◆ Problem to work on
Here are the records. Write out exactly the lines between the one holding "Restrictions on Federal Government Powers" and the one holding "Restrictions on State Government Powers", inclusive.

::::::::::

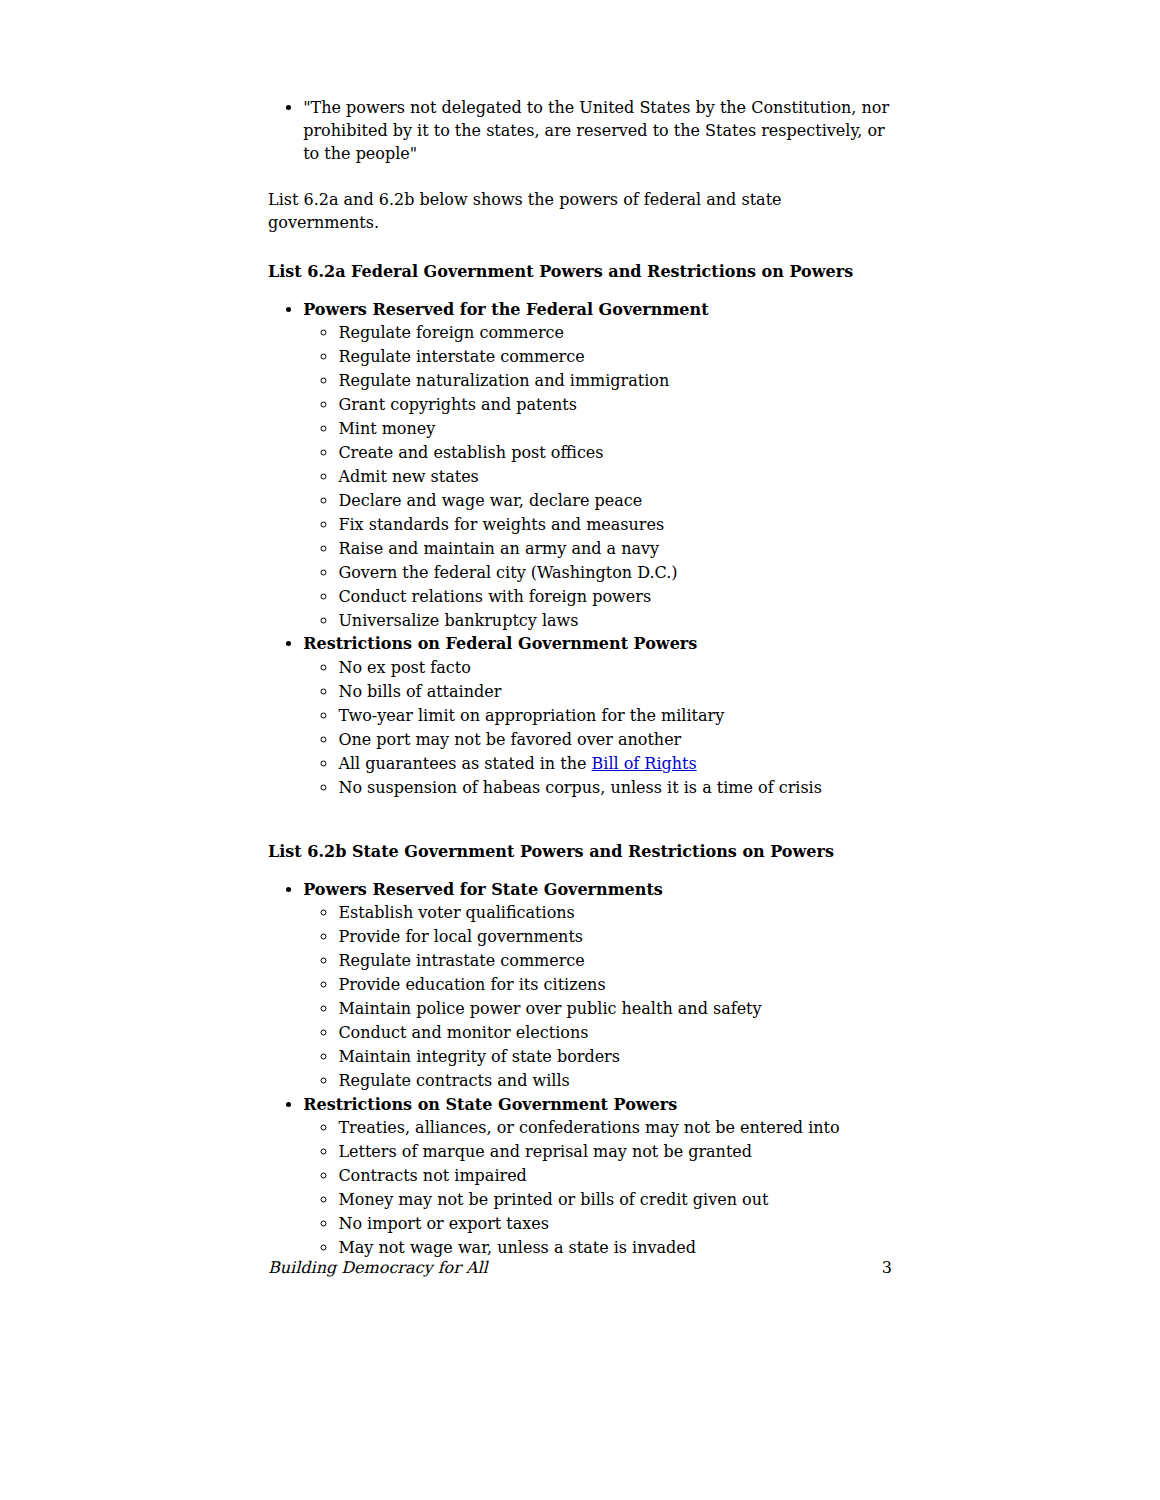"The powers not delegated to the United States by the Constitution, nor prohibited by it to the states, are reserved to the States respectively, or to the people"
List 6.2a and 6.2b below shows the powers of federal and state governments.
List 6.2a Federal Government Powers and Restrictions on Powers
Powers Reserved for the Federal Government
Regulate foreign commerce
Regulate interstate commerce
Regulate naturalization and immigration
Grant copyrights and patents
Mint money
Create and establish post offices
Admit new states
Declare and wage war, declare peace
Fix standards for weights and measures
Raise and maintain an army and a navy
Govern the federal city (Washington D.C.)
Conduct relations with foreign powers
Universalize bankruptcy laws
Restrictions on Federal Government Powers
No ex post facto
No bills of attainder
Two-year limit on appropriation for the military
One port may not be favored over another
All guarantees as stated in the Bill of Rights
No suspension of habeas corpus, unless it is a time of crisis
List 6.2b State Government Powers and Restrictions on Powers
Powers Reserved for State Governments
Establish voter qualifications
Provide for local governments
Regulate intrastate commerce
Provide education for its citizens
Maintain police power over public health and safety
Conduct and monitor elections
Maintain integrity of state borders
Regulate contracts and wills
Restrictions on State Government Powers
Treaties, alliances, or confederations may not be entered into
Letters of marque and reprisal may not be granted
Contracts not impaired
Money may not be printed or bills of credit given out
No import or export taxes
May not wage war, unless a state is invaded
Building Democracy for All 3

::::::::::

◆ Answer
Restrictions on Federal Government Powers
No ex post facto
No bills of attainder
Two-year limit on appropriation for the military
One port may not be favored over another
All guarantees as stated in the Bill of Rights
No suspension of habeas corpus, unless it is a time of crisis
List 6.2b State Government Powers and Restrictions on Powers
Powers Reserved for State Governments
Establish voter qualifications
Provide for local governments
Regulate intrastate commerce
Provide education for its citizens
Maintain police power over public health and safety
Conduct and monitor elections
Maintain integrity of state borders
Regulate contracts and wills
Restrictions on State Government Powers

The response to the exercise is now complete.